Noor Inayat Khan, fille d’un soufi indien, fait l’objet d’un nouveau film intitulé « A Call to Spy ».
Descendante de Tipu Sultan, un dirigeant musulman de l’État de Mysore du XVIIIe siècle, Noor est née le 1er janvier 1914 à Moscou. Elle est la fille du musicien et professeur de soufisme, Inayat Khan, et d’une américaine, Ora Ray Baker, originaire d’Albuquerque. Peu de temps après le début de la Première Guerre mondiale, la famille quitte la Russie pour rejoindre Londres et s’installe à Bloomsbury, où Noor et ses frères et sœurs fréquentent l’école de Notting Hill. En 1920, ils déménagent en France, là où la jeune femme devient une célèbre auteure pour enfants. Après plus de 20 ans passés dans l’Hexagone, et face à la déclaration de la Seconde Guerre mondiale, la famille décide de retourner au Royaume-Uni.
Bien qu’ils aient été éduqués tels des pacifistes grâce à l’enseignement soufi inculqué par leur père, Noor et son frère Vilayat décident de participer à l’effort de guerre pour contribuer à la défaite des nazis. Comme l’écrivait sa biographe Shrabani Basu, « pour Noor, l’idéologie des nazis et le massacre perpétré contre les juifs étaient fondamentalement répugnants et opposés à tous les principes d’harmonie religieuse avec lesquels son père l’avait élevée ».

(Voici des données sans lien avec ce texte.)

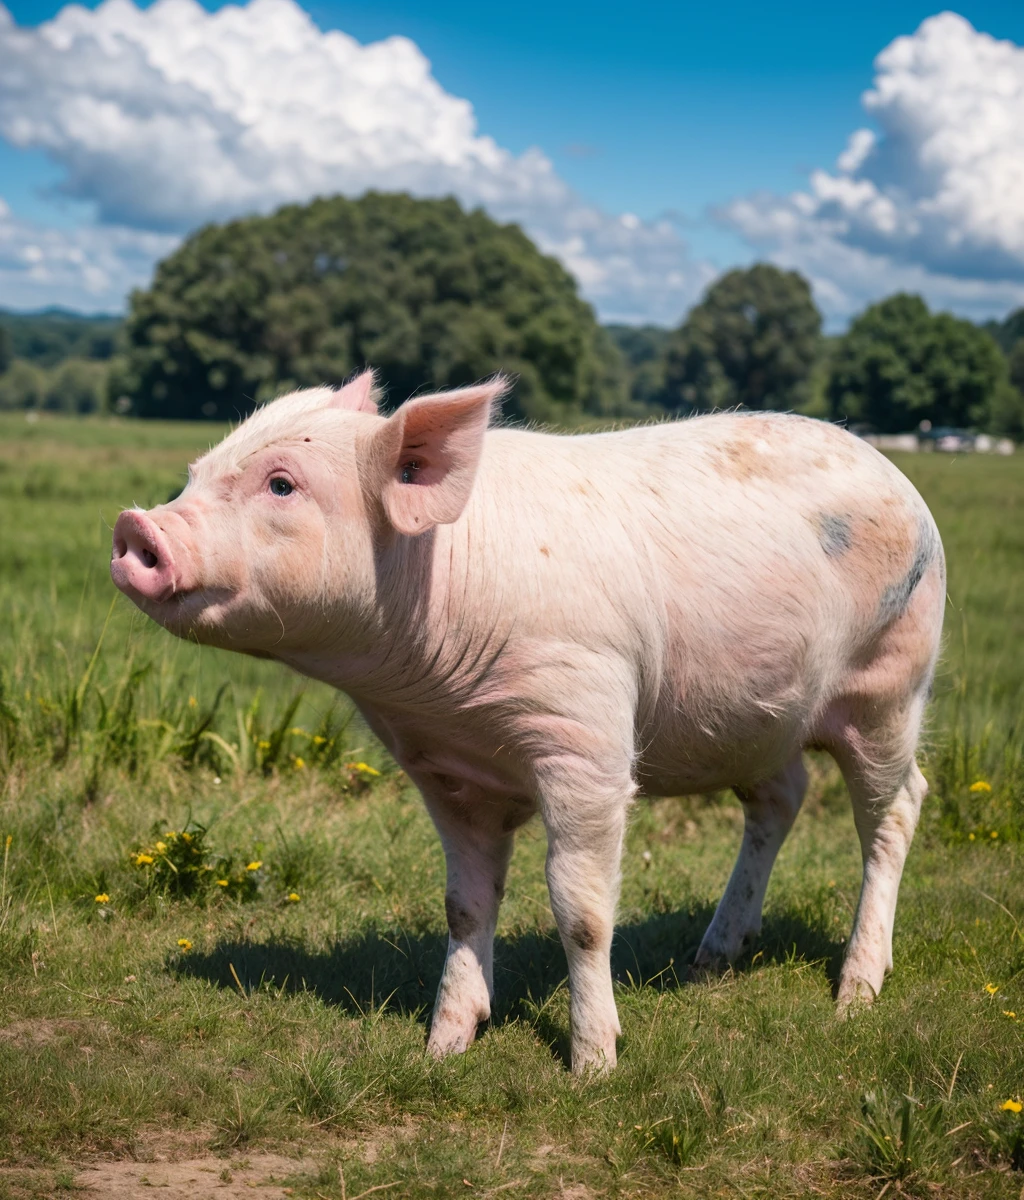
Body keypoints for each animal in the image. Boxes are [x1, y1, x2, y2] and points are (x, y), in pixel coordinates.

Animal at [109, 369, 941, 1075]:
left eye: (281, 484)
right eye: (196, 471)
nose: (135, 525)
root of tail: (894, 473)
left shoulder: (588, 738)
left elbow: (582, 910)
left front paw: (594, 1067)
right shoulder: (444, 771)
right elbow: (464, 903)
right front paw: (443, 1049)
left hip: (891, 683)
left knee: (898, 808)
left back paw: (855, 995)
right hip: (759, 715)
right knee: (781, 798)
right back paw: (712, 959)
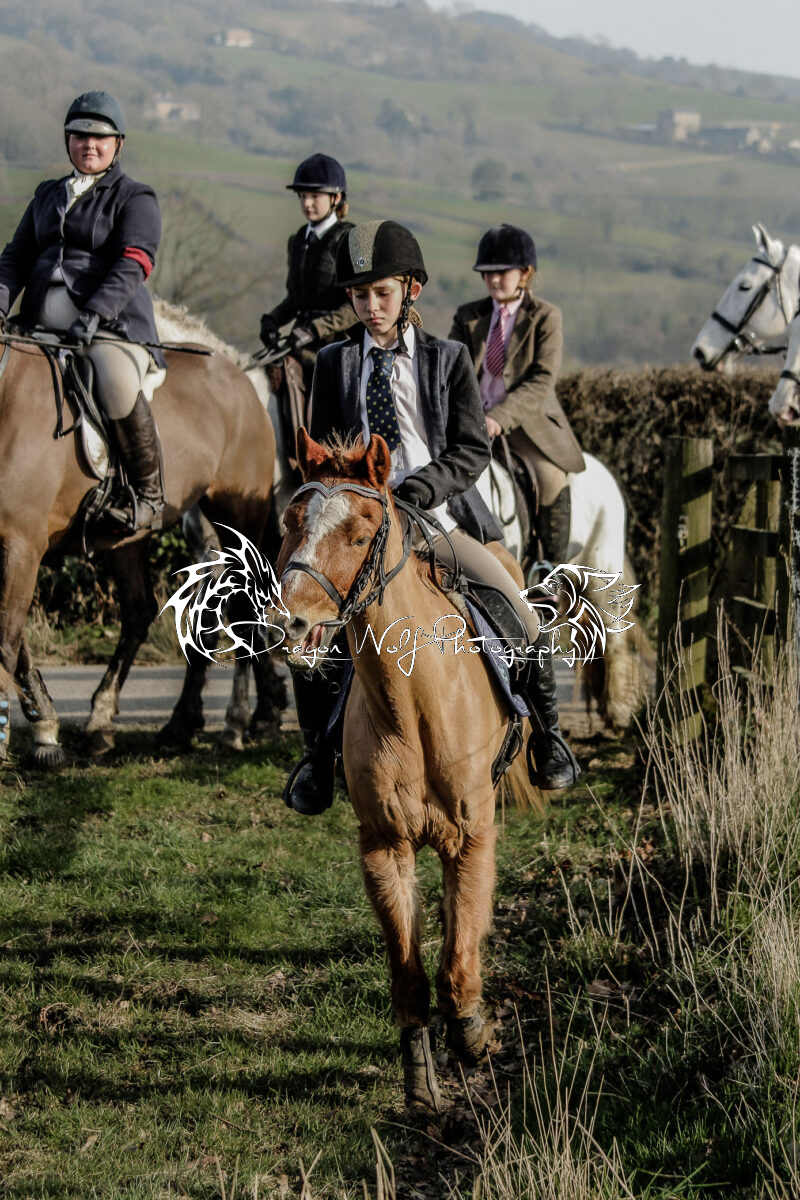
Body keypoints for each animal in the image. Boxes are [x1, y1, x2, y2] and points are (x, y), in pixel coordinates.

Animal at [0, 309, 284, 766]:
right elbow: (17, 639)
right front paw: (44, 726)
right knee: (140, 611)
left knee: (241, 606)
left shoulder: (23, 543)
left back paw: (234, 725)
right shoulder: (15, 545)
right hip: (134, 539)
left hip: (238, 514)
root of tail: (239, 374)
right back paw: (107, 723)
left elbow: (7, 639)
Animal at [273, 429, 536, 1111]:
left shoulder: (470, 838)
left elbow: (458, 953)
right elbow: (408, 966)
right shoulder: (385, 846)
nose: (289, 622)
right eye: (289, 523)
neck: (414, 705)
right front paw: (421, 1077)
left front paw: (472, 1035)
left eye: (360, 533)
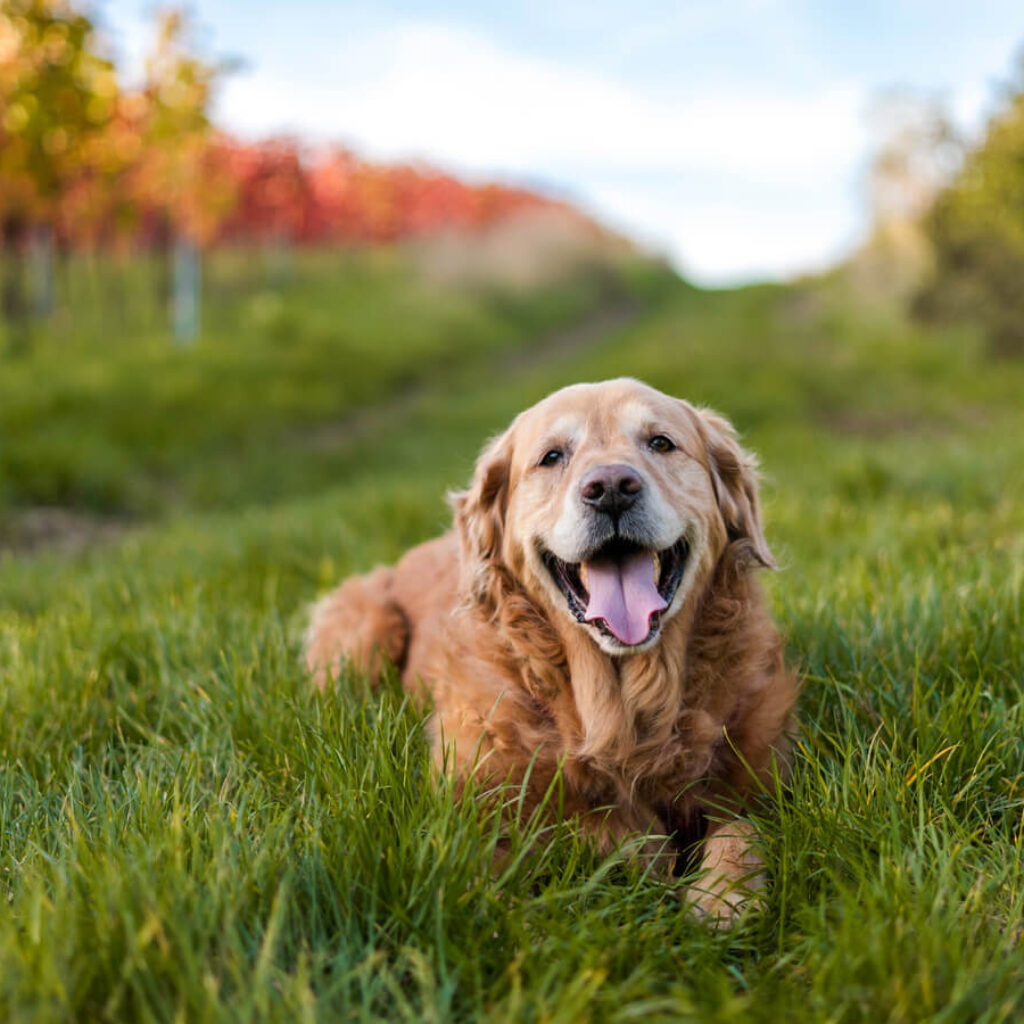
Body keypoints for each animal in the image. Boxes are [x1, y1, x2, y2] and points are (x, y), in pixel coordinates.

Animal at [303, 376, 798, 921]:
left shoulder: (764, 782)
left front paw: (723, 896)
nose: (611, 488)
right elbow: (537, 850)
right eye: (553, 456)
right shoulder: (470, 807)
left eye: (661, 443)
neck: (617, 711)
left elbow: (743, 828)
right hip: (364, 628)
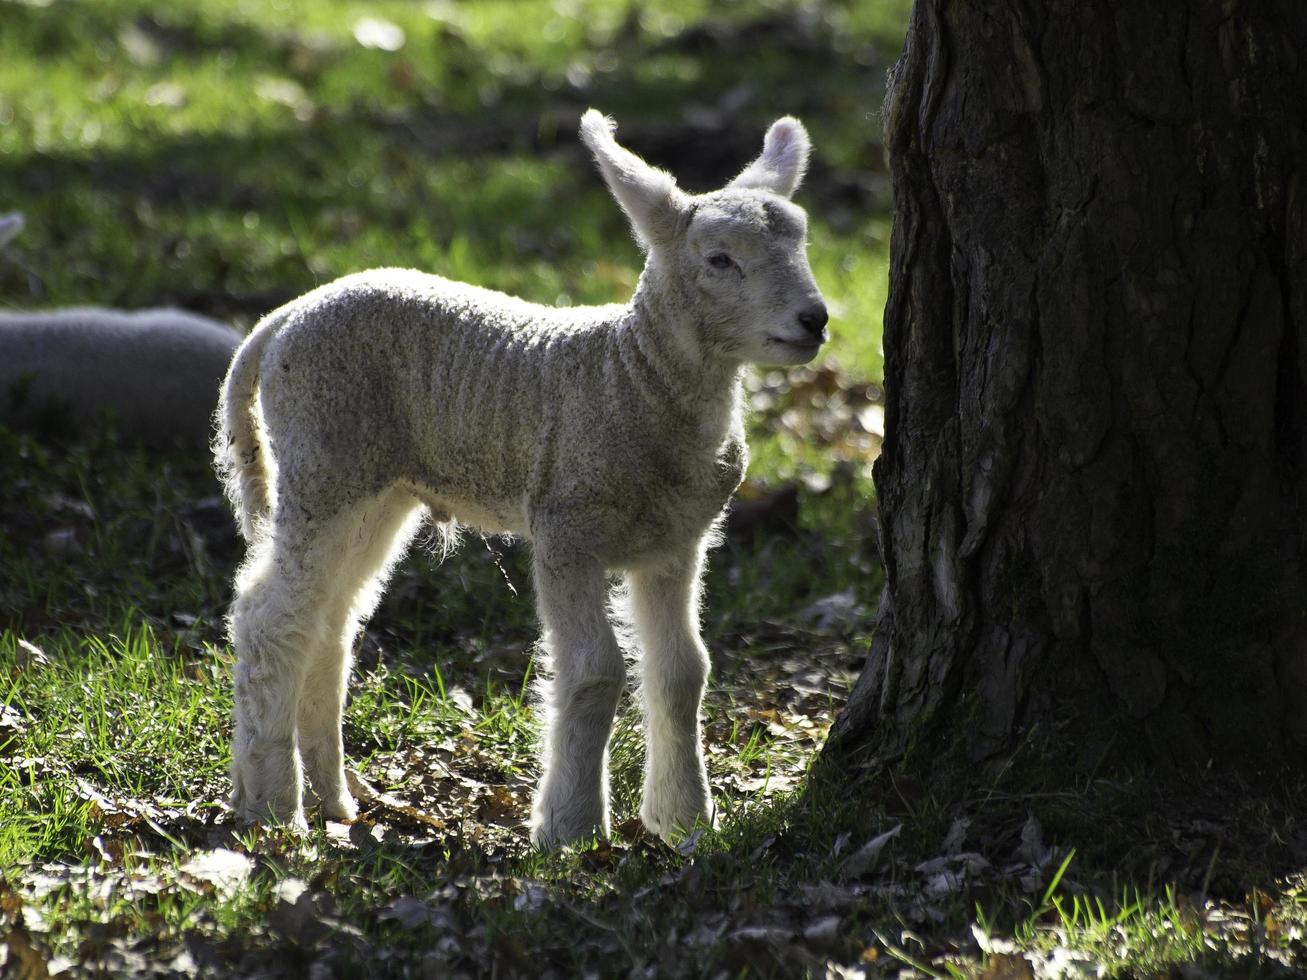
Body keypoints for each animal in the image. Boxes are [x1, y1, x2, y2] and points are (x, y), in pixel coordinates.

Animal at [213, 105, 826, 846]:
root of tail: (283, 318)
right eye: (720, 260)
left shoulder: (676, 542)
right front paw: (570, 827)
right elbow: (594, 670)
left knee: (328, 621)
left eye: (800, 247)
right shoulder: (567, 528)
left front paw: (684, 820)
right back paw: (275, 806)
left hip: (377, 489)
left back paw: (331, 796)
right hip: (324, 459)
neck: (631, 375)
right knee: (269, 619)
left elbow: (683, 671)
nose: (815, 320)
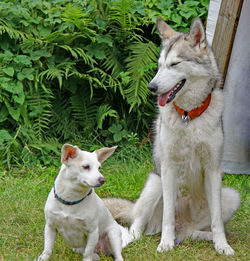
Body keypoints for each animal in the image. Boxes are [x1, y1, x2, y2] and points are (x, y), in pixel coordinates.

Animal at [104, 16, 240, 254]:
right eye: (159, 66)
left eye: (174, 64)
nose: (151, 87)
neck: (188, 116)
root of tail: (183, 225)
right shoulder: (168, 168)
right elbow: (168, 214)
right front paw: (165, 243)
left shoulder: (213, 170)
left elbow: (216, 221)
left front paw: (222, 245)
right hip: (154, 184)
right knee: (137, 224)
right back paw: (135, 237)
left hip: (231, 196)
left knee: (193, 232)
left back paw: (205, 237)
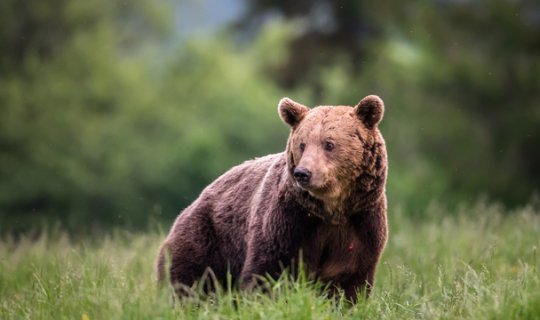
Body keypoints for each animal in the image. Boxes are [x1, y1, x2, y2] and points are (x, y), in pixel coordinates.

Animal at [156, 94, 388, 302]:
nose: (303, 173)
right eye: (302, 144)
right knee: (188, 282)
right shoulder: (287, 222)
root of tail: (191, 205)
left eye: (328, 144)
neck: (330, 209)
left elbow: (348, 282)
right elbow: (267, 272)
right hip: (206, 239)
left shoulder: (360, 225)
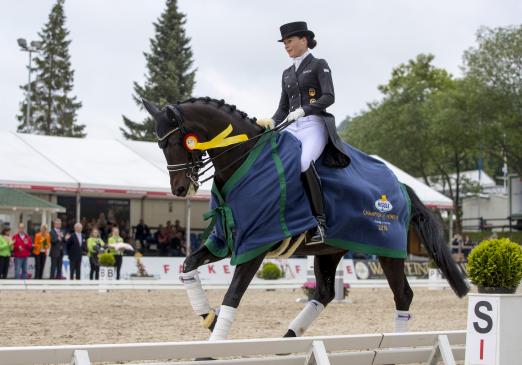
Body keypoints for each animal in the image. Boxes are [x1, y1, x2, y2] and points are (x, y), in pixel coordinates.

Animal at [142, 95, 468, 340]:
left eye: (177, 142)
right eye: (160, 145)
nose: (180, 189)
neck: (245, 162)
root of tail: (399, 185)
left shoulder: (255, 246)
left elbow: (232, 296)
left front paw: (212, 344)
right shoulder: (228, 240)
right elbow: (187, 266)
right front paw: (209, 317)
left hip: (389, 252)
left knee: (403, 295)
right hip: (330, 250)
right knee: (324, 292)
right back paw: (288, 340)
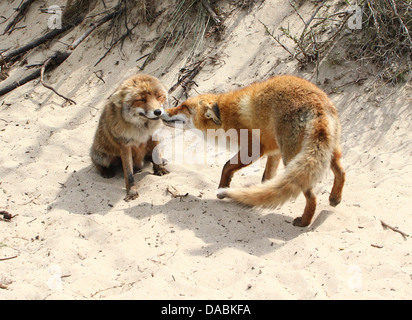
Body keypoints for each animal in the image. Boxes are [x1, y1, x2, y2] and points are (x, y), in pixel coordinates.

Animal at [161, 75, 344, 226]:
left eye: (184, 107)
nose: (161, 111)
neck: (225, 118)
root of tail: (318, 103)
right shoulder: (273, 151)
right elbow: (266, 180)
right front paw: (258, 200)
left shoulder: (253, 149)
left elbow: (226, 166)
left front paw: (223, 188)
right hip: (324, 153)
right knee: (341, 172)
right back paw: (335, 197)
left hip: (291, 157)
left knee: (311, 195)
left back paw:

Quelques semaines à peine après son arrivée en Angleterre, Noor rejoint la Force féminine auxiliaire de l’aviation de la Royal Air Force, et suit une formation d’opérateur sans fil. Trouvant le travail ennuyant, elle est vite recrutée pour rejoindre la section française de la Direction des opérations spéciales. Elle reçoit ainsi une formation dans plusieurs maisons de campagne en Angleterre. Bien qu’elle soit une étudiante assidue, ses rapports montrent qu’elle n’est pas très athlétique (elle était petite et souffrait d’engelures) et pas très intelligente non plus, ses supérieurs ayant des opinions partagées sur son aptitude à réaliser une mission.
Elle est finalement envoyée sur le terrain en tant qu’opératrice en France, chargée de maintenir les lignes de transmission jusqu’à Londres afin d’aider la résistance et d’empêcher toute mission de sabotage. La tâche implique de rester assise pendant des heures en attendant les messages, de voyager avec un équipement d’identification et de vivre avec le risque de se faire prendre. Une fois envoyé en mission, l’espérance de vie d’un opérateur n’est que de six semaines.
Malgré les appréhensions de ses amis et de sa famille, qui la considéraient inapte à aller sur le terrain, Noor poursuit sa mission. Malheureusement, elle est trahie puis arrêtée par la Gestapo qui l’emprisonne d’abord en tant que personne hautement dangereuse, en la mettant à l’isolement pendant 10 mois, avant de l’emmener à Dachau et de l’exécuter. Noor n’a jamais dit à ses ravisseurs quelle était la nature de sa mission. Après la guerre, elle a reçu la Croix de Georges et une Croix de guerre française avec une étoile en argent.
Son histoire a été racontée pour la première fois dans la biographie de Shrabani Basu, Princesse espionne, parue en 2006. Plus tôt cette année-là, la Grande-Bretagne lui a décerné une plaque commémorative, installée dans le quartier de Bloomsbury. A Call to Spy raconte non seulement l’histoire de Noor, mais aussi celle de deux autres espionnes pendant la Seconde Guerre mondiale : Virginia Hall, une Américaine devenue la principale ennemie de la Gestapo, et Vera Atkins, leur recruteur, qui avait des origines allemandes, britanniques et juives.